[Supplied passage]:
+ + + +

I believe what you see here is the 'observer effect' - if a utility is sampling the current core clock, this very sampling can cause a particular core to boost to max clock. HWiNFO on the other hand is heavily optimized to minimize this 'observer effect' as much as possible, so you should be less likely seeing it interfering with the current CPU state.
Moreover I can see that the system wasn't under any significant load, so reasons for the CPU to boost its clock are minimal.
Try to put some load on the CPU by running some CPU benchmark or test.
 
@Martin

Take a look at the attached screenshot, wherein Cinebench R23 ran a five-minute single-core benchmark, cycling through the cores and touching the two performance cores regularly. I captured the screenshot at the moment of completion, and you'll see on the right that HWMonitor not only caught 5.5 GHz in the max column for both cores, but it was even reflecting 5.5 in the current column at the moment of screenshot capture.

+ + + +

Records from a data collection:
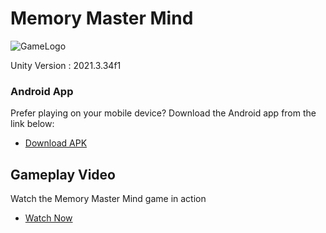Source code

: # Memory Master Mind

![GameLogo](https://github.com/DevAkshay/MindMaster/assets/24504400/173e4fa1-a5b1-4159-874c-e4850ee87623)

Unity Version : 2021.3.34f1

### Android App

Prefer playing on your mobile device? Download the Android app from the link below:

- [Download APK](https://drive.google.com/file/d/13e0_4u3CNnQVo7C4372BHHwYDfUi0ztH/view?usp=sharing)

## Gameplay Video

Watch the Memory Master Mind game in action

- [Watch Now]((https://github.com/DevAkshay/MindMaster/assets/24504400/3edf5e45-4723-4686-83cd-1136023a51b5))





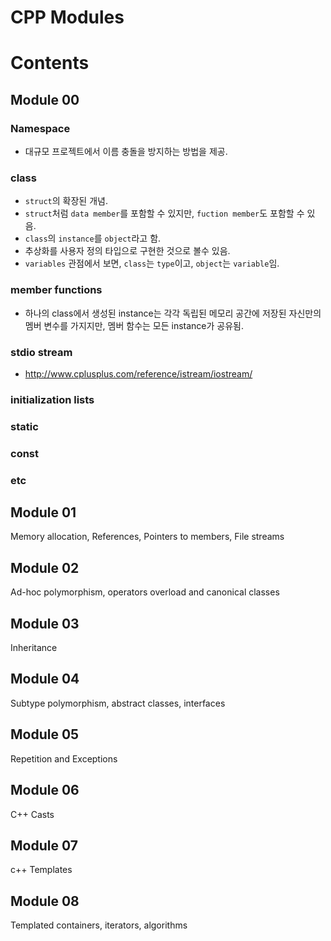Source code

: # CPP Modules

# Contents

## Module 00
### Namespace
 - 대규모 프로젝트에서 이름 충돌을 방지하는 방법을 제공.

### class
 - `struct`의 확장된 개념.  
 - `struct`처럼 `data member`를 포함할 수 있지만, `fuction member`도 포함할 수 있음.
 - `class`의 `instance`를 `object`라고 함.
 - 추상화를 사용자 정의 타입으로 구현한 것으로 볼수 있음.
 - `variables` 관점에서 보면, `class`는 `type`이고, `object`는 `variable`임.

### member functions
 - 하나의 class에서 생성된 instance는 각각 독립된 메모리 공간에 저장된 자신만의 멤버 변수를 가지지만, 멤버 함수는 모든 instance가 공유됨.

### stdio stream
 - http://www.cplusplus.com/reference/istream/iostream/

### initialization lists
### static
### const
### etc


## Module 01
Memory allocation, References, Pointers to members, File streams
## Module 02
Ad-hoc polymorphism, operators overload and canonical classes
## Module 03
Inheritance
## Module 04
Subtype polymorphism, abstract classes, interfaces
## Module 05
Repetition and Exceptions
## Module 06
C++ Casts
## Module 07
c++ Templates
## Module 08
Templated containers, iterators, algorithms
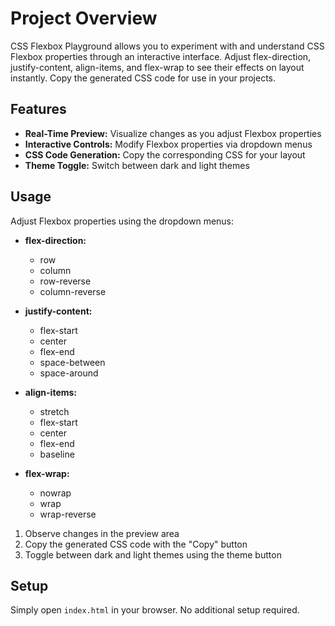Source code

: # Project Overview

CSS Flexbox Playground allows you to experiment with and understand CSS Flexbox properties through an interactive interface. Adjust flex-direction, justify-content, align-items, and flex-wrap to see their effects on layout instantly. Copy the generated CSS code for use in your projects.

## Features

- **Real-Time Preview:** Visualize changes as you adjust Flexbox properties
- **Interactive Controls:** Modify Flexbox properties via dropdown menus
- **CSS Code Generation:** Copy the corresponding CSS for your layout
- **Theme Toggle:** Switch between dark and light themes

## Usage

Adjust Flexbox properties using the dropdown menus:

- **flex-direction:** 
  - row
  - column
  - row-reverse
  - column-reverse

- **justify-content:**
  - flex-start
  - center 
  - flex-end
  - space-between
  - space-around

- **align-items:**
  - stretch
  - flex-start
  - center
  - flex-end
  - baseline

- **flex-wrap:**
  - nowrap
  - wrap
  - wrap-reverse

1. Observe changes in the preview area
2. Copy the generated CSS code with the "Copy" button
3. Toggle between dark and light themes using the theme button

## Setup

Simply open `index.html` in your browser. No additional setup required.
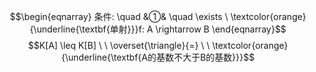 $$\begin{eqnarray}
条件: \quad
&①& \quad  \exists \ \textcolor{orange}{\underline{\textbf{单射}}}f: A \rightarrow B
\end{eqnarray}$$
$$K[A] \leq K[B]  \ \  \overset{\triangle}{=} \ \ \textcolor{orange}{\underline{\textbf{A的基数不大于B的基数}}}$$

+ + + +

[Your tasks]:
[1] Repeat the CPU clock discussion word for word, everything from "Moreover I can" down to "of screenshot capture.".
[2] Pick up the discussion of CPU clock readings where it stops and continue it.

[Answers to the tasks]:
[1]
Moreover I can see that the system wasn't under any significant load, so reasons for the CPU to boost its clock are minimal.
Try to put some load on the CPU by running some CPU benchmark or test.
 
@Martin

Take a look at the attached screenshot, wherein Cinebench R23 ran a five-minute single-core benchmark, cycling through the cores and touching the two performance cores regularly. I captured the screenshot at the moment of completion, and you'll see on the right that HWMonitor not only caught 5.5 GHz in the max column for both cores, but it was even reflecting 5.5 in the current column at the moment of screenshot capture.

[2]
On the far-left, you'll see HWInfo, with the settings screen open. Polling period is set to 500ms, which I presume is a solid minimum to capture something like fluctuating clock speeds. Nevertheless, HWInfo didn't catch any of the boosts up to 5.5 during the benchmark duration.

I hear you loud and clear on observer effect and how it's important to consider in this situation, but the disconcerting detail here is why the alternative monitoring tools that are inferior to HWInfo at large are, somehow, managing to catch the priority cores when they boost up above of the 5.2 baseline.

Lemme know what you think and thank you for your patience with my delay in between my previous reply and this one!